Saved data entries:
_ _ _
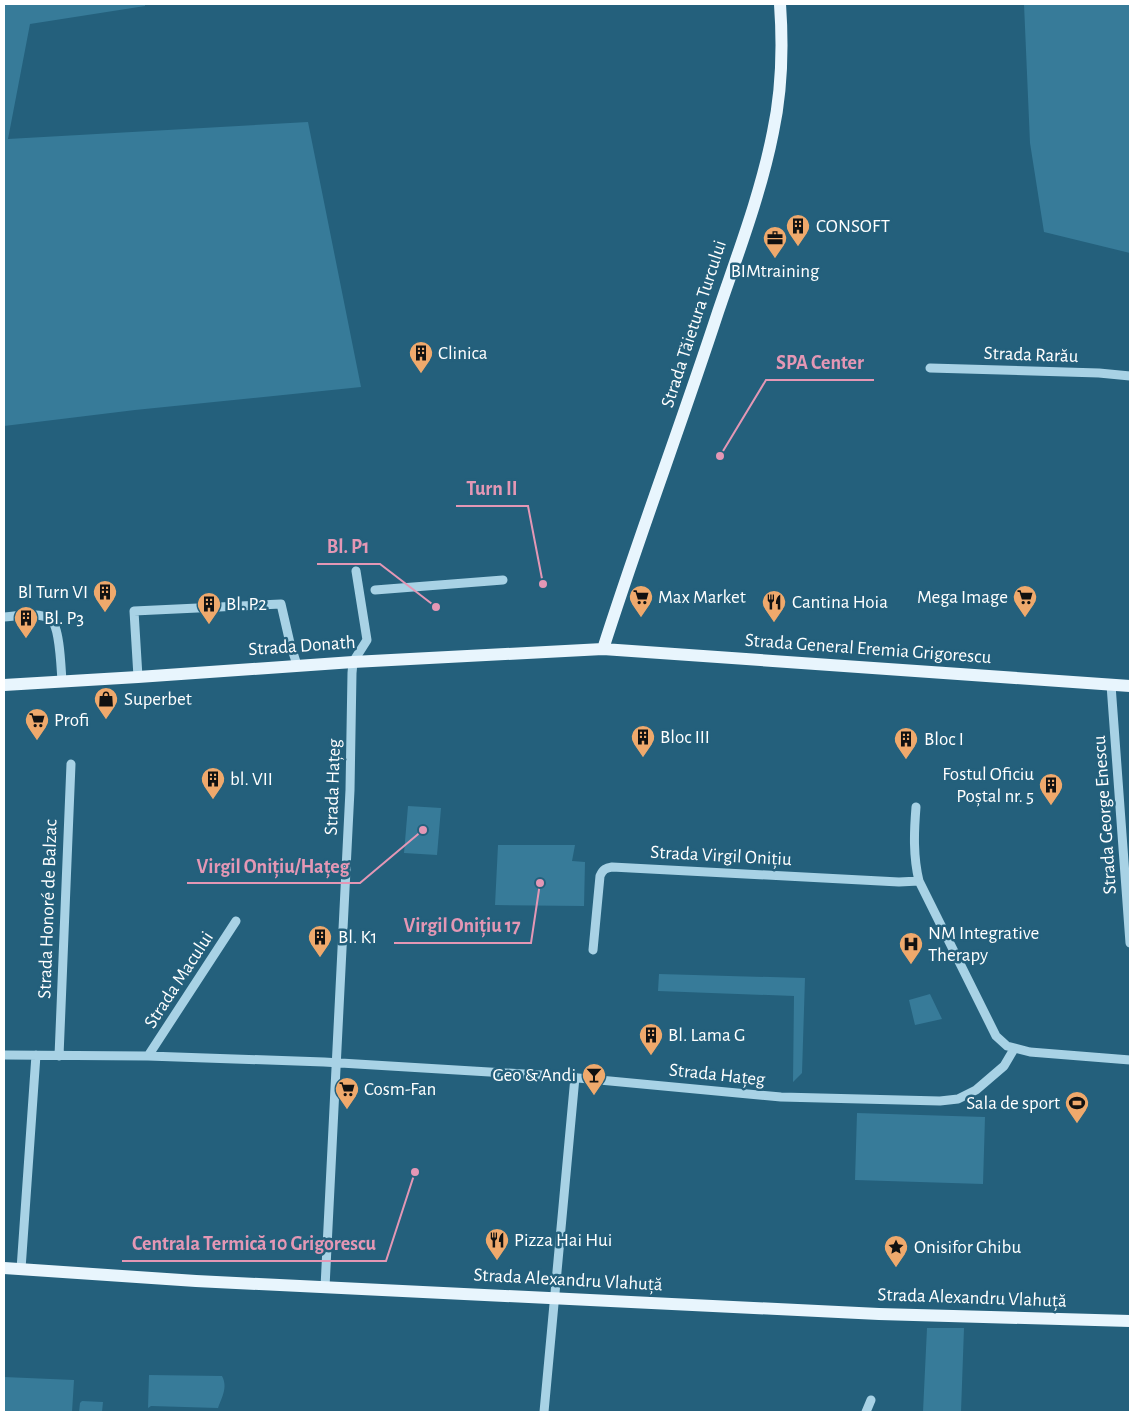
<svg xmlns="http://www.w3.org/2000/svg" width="1134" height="1416" font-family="'Alegreya Sans',sans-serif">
	<rect width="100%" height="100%" fill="#24607c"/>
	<!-- green -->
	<path fill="#377b99" d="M4,4H145V6L30,24L8,139L308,122L361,387L135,410L4,426Z
		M1024,4H1130V253L1044,232L1030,143Z
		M408,806L441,808L437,855L404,853Z
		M498,845H575L572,861L585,862L584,906L495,905Z
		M659,974L805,978L802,1073L793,1082L794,996L658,991Z
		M930,994L942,1019L915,1025L909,1000Z
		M857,1113L985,1117L983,1184L855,1180Z
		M927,1328H964L961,1412H923Z
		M149,1375L222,1376C228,1387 222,1397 218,1408L151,1406L148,1408Z
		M4,1377L74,1380L72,1412H4Z
		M82,1401L103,1402L102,1412H79L80,1403Z"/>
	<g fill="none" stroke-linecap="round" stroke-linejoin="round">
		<!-- minor -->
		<path stroke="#a8d2e5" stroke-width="9" d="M930,368L1099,373L1130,376
			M375,590L503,580
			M4,617C17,616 40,611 51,620C60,627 61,669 62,681
			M138,677L134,611L281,604L290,643L297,665
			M1111,685L1130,943
			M916,807C914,832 913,856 919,881L996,1036L1007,1046L1030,1052L1130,1060
			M593,950L600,876C603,869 606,868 612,867L899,882L919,881
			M4,1055L148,1056L324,1062L557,1076L781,1097L940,1101L958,1099L976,1090L1004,1066L1014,1049
			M59,1056L71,764
			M148,1056L236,921
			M21,1269L36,1055
			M325,1287L350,790L352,673L353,662L367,640L356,571
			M544,1412L575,1077
			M866,1412L871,1400"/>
		<!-- major -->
		<path stroke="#e8f5fd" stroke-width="12" d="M603,649C639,536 681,425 718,312C738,253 761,193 773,132C782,90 783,46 780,4
			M4,685L138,677L353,662L603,649L1130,686
			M4,1268L196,1281L879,1314L1130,1321"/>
	</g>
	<!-- icons -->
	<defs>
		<g id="building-pin" transform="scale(1.25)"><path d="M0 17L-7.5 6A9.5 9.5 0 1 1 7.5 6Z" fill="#efa96c" stroke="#24607c"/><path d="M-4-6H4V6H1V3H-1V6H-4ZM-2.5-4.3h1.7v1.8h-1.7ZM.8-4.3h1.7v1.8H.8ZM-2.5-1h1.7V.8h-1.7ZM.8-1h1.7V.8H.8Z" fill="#111"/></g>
		<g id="office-pin" transform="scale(1.25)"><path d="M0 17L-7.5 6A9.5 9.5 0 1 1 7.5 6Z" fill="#efa96c" stroke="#24607c"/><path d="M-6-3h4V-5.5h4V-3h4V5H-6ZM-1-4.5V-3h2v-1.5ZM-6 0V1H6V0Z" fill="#111"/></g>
		<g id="supermarket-pin" transform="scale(1.25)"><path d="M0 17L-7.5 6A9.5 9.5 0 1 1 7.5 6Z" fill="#efa96c" stroke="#24607c"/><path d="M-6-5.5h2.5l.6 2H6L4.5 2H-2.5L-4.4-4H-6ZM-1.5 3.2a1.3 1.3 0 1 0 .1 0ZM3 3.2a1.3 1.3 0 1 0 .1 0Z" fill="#111"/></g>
		<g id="restaurant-pin" transform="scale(1.25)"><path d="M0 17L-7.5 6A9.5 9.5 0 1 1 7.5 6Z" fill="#efa96c" stroke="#24607c"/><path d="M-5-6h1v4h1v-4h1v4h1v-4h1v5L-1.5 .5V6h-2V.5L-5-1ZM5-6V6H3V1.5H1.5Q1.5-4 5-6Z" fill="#111"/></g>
		<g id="shop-pin" transform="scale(1.25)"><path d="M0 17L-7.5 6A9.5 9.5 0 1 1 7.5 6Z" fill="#efa96c" stroke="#24607c"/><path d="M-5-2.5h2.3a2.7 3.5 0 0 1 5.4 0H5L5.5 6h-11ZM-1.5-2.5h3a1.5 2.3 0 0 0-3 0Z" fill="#111"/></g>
		<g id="hospital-pin" transform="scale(1.25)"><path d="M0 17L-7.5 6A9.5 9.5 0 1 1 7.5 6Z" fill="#efa96c" stroke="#24607c"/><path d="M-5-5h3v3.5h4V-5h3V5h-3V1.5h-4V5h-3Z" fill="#111"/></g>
		<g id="bar-pin" transform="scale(1.25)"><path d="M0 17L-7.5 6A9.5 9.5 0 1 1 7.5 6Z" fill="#efa96c" stroke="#24607c"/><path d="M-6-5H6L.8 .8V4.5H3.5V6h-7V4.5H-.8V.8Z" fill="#111"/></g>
		<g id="stadium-pin" transform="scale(1.25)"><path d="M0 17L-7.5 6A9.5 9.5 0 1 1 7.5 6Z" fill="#efa96c" stroke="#24607c"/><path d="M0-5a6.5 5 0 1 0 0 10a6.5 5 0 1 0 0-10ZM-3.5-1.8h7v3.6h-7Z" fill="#111"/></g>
		<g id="sight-pin" transform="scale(1.25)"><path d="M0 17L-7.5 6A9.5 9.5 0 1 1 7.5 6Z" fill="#efa96c" stroke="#24607c"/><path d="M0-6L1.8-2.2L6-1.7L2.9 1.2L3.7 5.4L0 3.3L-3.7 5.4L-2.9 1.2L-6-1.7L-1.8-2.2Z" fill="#111"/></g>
	</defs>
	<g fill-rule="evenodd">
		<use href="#building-pin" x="798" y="226"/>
		<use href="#office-pin" x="775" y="238"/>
		<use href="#building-pin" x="421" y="353"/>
		<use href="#building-pin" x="105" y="592"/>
		<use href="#supermarket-pin" x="641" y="597"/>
		<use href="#supermarket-pin" x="1025" y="597"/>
		<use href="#restaurant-pin" x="774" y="602"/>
		<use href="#building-pin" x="209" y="604"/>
		<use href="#building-pin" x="26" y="618"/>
		<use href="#shop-pin" x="106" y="699"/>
		<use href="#supermarket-pin" x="37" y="720"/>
		<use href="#building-pin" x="643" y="737"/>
		<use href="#building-pin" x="906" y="739"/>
		<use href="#building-pin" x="213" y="779"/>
		<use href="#building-pin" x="1051" y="785"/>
		<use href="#building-pin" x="320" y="937"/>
		<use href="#hospital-pin" x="911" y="944"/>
		<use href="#building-pin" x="651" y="1035"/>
		<use href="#bar-pin" x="594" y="1075"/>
		<use href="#supermarket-pin" x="347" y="1089"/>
		<use href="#stadium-pin" x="1077" y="1103"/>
		<use href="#restaurant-pin" x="497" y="1240"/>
		<use href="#sight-pin" x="896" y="1247"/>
	</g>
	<g text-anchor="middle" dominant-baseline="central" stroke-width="5" stroke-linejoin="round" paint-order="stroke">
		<!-- poi labels -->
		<g font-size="19" fill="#fff" stroke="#24607c" text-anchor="start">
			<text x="816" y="226">CONSOFT</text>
			<text x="775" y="271" text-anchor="middle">BIMtraining</text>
			<text x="438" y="353">Clinica</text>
			<text x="88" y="592" text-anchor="end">Bl Turn VI</text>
			<text x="658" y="597">Max Market</text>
			<text x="1008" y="597" text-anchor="end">Mega Image</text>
			<text x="792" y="602">Cantina Hoia</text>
			<text x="226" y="604">Bl. P2</text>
			<text x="44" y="618">Bl. P3</text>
			<text x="124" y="699">Superbet</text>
			<text x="54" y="720">Profi</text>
			<text x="660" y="737">Bloc III</text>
			<text x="924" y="739">Bloc I</text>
			<text x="1034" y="774" text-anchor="end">Fostul Oficiu<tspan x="1034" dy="22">Poștal nr. 5</tspan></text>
			<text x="230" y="779">bl. VII</text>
			<text x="928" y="933">NM Integrative<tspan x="928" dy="22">Therapy</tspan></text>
			<text x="338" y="937">Bl. K1</text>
			<text x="668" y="1035">Bl. Lama G</text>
			<text x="576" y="1075" text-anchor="end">Geo &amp; Andi</text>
			<text x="364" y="1089">Cosm-Fan</text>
			<text x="1060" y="1103" text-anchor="end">Sala de sport</text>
			<text x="514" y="1240">Pizza Hai Hui</text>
			<text x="914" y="1247">Onisifor Ghibu</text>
		</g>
		<!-- street labels -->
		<g font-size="19" fill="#fff" stroke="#24607c">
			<text transform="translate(694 324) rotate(-72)">Strada Tăietura Turcului</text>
			<text transform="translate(1031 355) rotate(2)">Strada Rarău</text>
			<text transform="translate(302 646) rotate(-4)">Strada Donath</text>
			<text transform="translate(868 649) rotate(4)">Strada General Eremia Grigorescu</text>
			<text transform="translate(333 787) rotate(-88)">Strada Hațeg</text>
			<text transform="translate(1105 815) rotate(-94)">Strada George Enescu</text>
			<text transform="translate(721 856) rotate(3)">Strada Virgil Onițiu</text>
			<text transform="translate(48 909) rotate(-88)">Strada Honoré de Balzac</text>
			<text transform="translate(179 980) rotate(-57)">Strada Macului</text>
			<text transform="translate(717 1075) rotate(6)">Strada Hațeg</text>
			<text transform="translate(568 1280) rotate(3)">Strada Alexandru Vlahuță</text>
			<text transform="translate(972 1298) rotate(2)">Strada Alexandru Vlahuță</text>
		</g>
	</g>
	<!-- callouts -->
	<path fill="none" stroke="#e497b5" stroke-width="2" d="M720 456L766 380H874M543 584L528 506H456M436 607L380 564H317M423 830L360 883H187M540 883L531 943H394M415 1172L386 1261H122"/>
	<g fill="#e497b5" stroke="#24607c" stroke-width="2">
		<circle cx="720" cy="456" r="5"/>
		<circle cx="543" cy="584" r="5"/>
		<circle cx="436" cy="607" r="5"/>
		<circle cx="423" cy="830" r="5"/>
		<circle cx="540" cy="883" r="5"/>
		<circle cx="415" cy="1172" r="5"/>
	</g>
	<g font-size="20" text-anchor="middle" font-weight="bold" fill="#e497b5" stroke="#24607c" stroke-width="5" stroke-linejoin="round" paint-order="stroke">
		<text x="820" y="369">SPA Center</text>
		<text x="492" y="495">Turn II</text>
		<text x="348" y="553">Bl. P1</text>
		<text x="273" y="873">Virgil Onițiu/Hațeg</text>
		<text x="462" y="932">Virgil Onițiu 17</text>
		<text x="254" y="1250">Centrala Termică 10 Grigorescu</text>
	</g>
	<!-- border -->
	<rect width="1134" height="1416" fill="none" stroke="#ffffff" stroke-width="10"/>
</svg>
_ _ _
_Exercise directions:_
In the entries above, restate word for word the lines between the one holding "M857,1113L985,1117L983,1184L855,1180Z" and the one holding "<!-- minor -->", inclusive, and nothing besides.

_Expected output:_
		M857,1113L985,1117L983,1184L855,1180Z
		M927,1328H964L961,1412H923Z
		M149,1375L222,1376C228,1387 222,1397 218,1408L151,1406L148,1408Z
		M4,1377L74,1380L72,1412H4Z
		M82,1401L103,1402L102,1412H79L80,1403Z"/>
	<g fill="none" stroke-linecap="round" stroke-linejoin="round">
		<!-- minor -->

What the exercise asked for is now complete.